As I say in first post “My costumer are using Manager in both systems but they import backups files at the moment every time they change the system.” so I thoth if there is the way to make this simply for them. With this I needed to see if this is possible and now I know how to. But you are right the USB key is not secure way for data to be stored but they want to have it near buy as they don’t trust cloud storage security and that is on them to decide I can only suggest to them what is better solution. Probably I will use external disk for that matter but will see how it goes.

They start using ubuntu system three month ago and they need windows environment on the disk to be safe for now.

I understand your customer is not keen on cloud storage (and I can relate to that - I would prefer to have my accounting on my own computer - so that I can control when I update the program and because I like to have my data not be on the Internet). Having said that, their security concerns about the cloud are misplaced. Cloud storage is very secure nowadays compared to just five years ago.

However, I would never support a customer using Manager in the way that they are using it as I can guarantee you that there will be data loss. If they don’t want a cloud solution, then I would recommend that they go for the Server solution or only use Manager on one operating system. Your customer is going to end up backing up/restoring the wrong file, or data gets corrupted.

What you need to do is give your customer what they need, not what they want. Because they will come crying to you when they lose their data. So you need to say to them, this method is not workable long term. They need to decide to have Manager on just one system, or buy the cloud or buy the server solution.

I agree with you but I can only advice and suggest, decision is on them. I hope that they will switch to Ubuntu permanently as soon as possible and this will be just temporary solution. They already notes how much batter perform Ubuntu on their PC and I hope that they will us it more an more after time as that is my experience in similar cases.
People need time to switch systems after all they are using windows 15 years now and dual boot is nice option to keep them secure if they need to do something fast and they don’t now how to duet in Ubuntu yet.

At least this costumer have no problem doing backups normally I have this problems with my clients. They don’t understood how important this is. Backup, backup and backup again. I see so many windows machines corrupted this days more then ever in my IT career. And peoples still not have proper security in their systems to until they have bad experience.
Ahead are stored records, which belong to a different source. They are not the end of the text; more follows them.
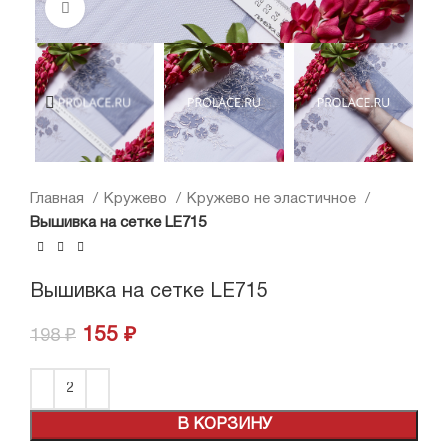
Нажмите, чтобы увеличить
Главная
Кружево
Кружево не эластичное
Вышивка на сетке LE715
Вышивка на сетке LE715
155
₽
198
₽
В КОРЗИНУ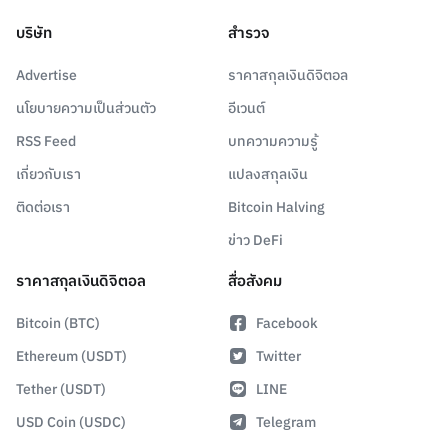
บริษัท
สำรวจ
Advertise
ราคาสกุลเงินดิจิตอล
นโยบายความเป็นส่วนตัว
อีเวนต์
RSS Feed
บทความความรู้
เกี่ยวกับเรา
แปลงสกุลเงิน
ติดต่อเรา
Bitcoin Halving
ข่าว DeFi
ราคาสกุลเงินดิจิตอล
สื่อสังคม
Bitcoin (BTC)
Facebook
Ethereum (USDT)
Twitter
Tether (USDT)
LINE
USD Coin (USDC)
Telegram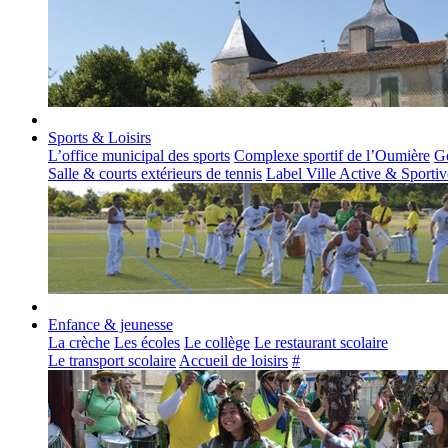
Sports & Loisirs
L’office municipal des sports
Complexe sportif de l’Oumière
Go
Salle & courts extérieurs de tennis
Label Ville Active & Sportiv
Enfance & jeunesse
La crèche
Les écoles
Le collège
Le restaurant scolaire
Le transport scolaire
Accueil de loisirs
#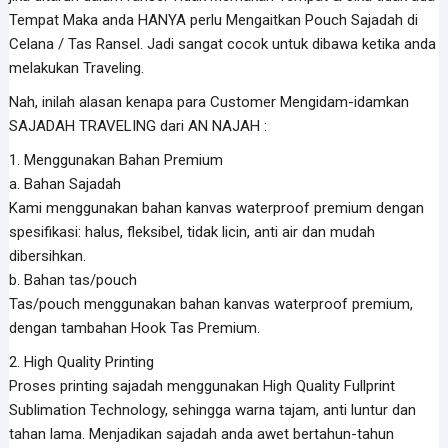
Tempat Maka anda HANYA perlu Mengaitkan Pouch Sajadah di
Celana / Tas Ransel. Jadi sangat cocok untuk dibawa ketika anda
melakukan Traveling.
Nah, inilah alasan kenapa para Customer Mengidam-idamkan
SAJADAH TRAVELING dari AN NAJAH :
1. Menggunakan Bahan Premium
a. Bahan Sajadah
Kami menggunakan bahan kanvas waterproof premium dengan
spesifikasi: halus, fleksibel, tidak licin, anti air dan mudah
dibersihkan.
b. Bahan tas/pouch
Tas/pouch menggunakan bahan kanvas waterproof premium,
dengan tambahan Hook Tas Premium.
2. High Quality Printing
Proses printing sajadah menggunakan High Quality Fullprint
Sublimation Technology, sehingga warna tajam, anti luntur dan
tahan lama. Menjadikan sajadah anda awet bertahun-tahun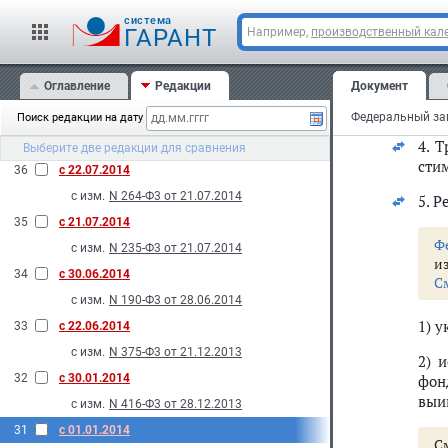
осу
N 490-Ф3 от 31.12.2014
cистема
1
ГАРАНТ
Например,
производственный кале
2014
соп
38
с 06.08.2014
дея
Оглавление
Редакции
Документ
иск
с изм.
N 143-Ф3 от 04.06.2014
3 ча
Федеральный зак
37
Поиск редакции на дату
с 02.08.2014
4. 
с изм.
N 218-Ф3 от 21.07.2014
Выберите две редакции для сравнения
сти
36
с 22.07.2014
с изм.
N 264-Ф3 от 21.07.2014
5. 
35
с 21.07.2014
Ф
с изм.
N 235-Ф3 от 21.07.2014
и
34
с 30.06.2014
С
с изм.
N 190-Ф3 от 28.06.2014
1) 
33
с 22.06.2014
с изм.
N 375-Ф3 от 21.12.2013
2) 
32
с 30.01.2014
фон
выи
с изм.
N 416-Ф3 от 28.12.2013
31
с 01.01.2014
С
Or they mix business with pleasure in same machines this is also a problem.



I think the comments about FAT32 and USB flash are a little bit doom and gloom, but I would agree the flash drive was better as a test than a long term solution.
As you say though, the backups are one of the most important points; hopefully they’re not being put on the same USB drive though :slight_smile:

If you do use NTFS with the correct permissions, a separate drive/partition would be best to make sure Windows does not accidentaly overwrite changes made in Ubuntu.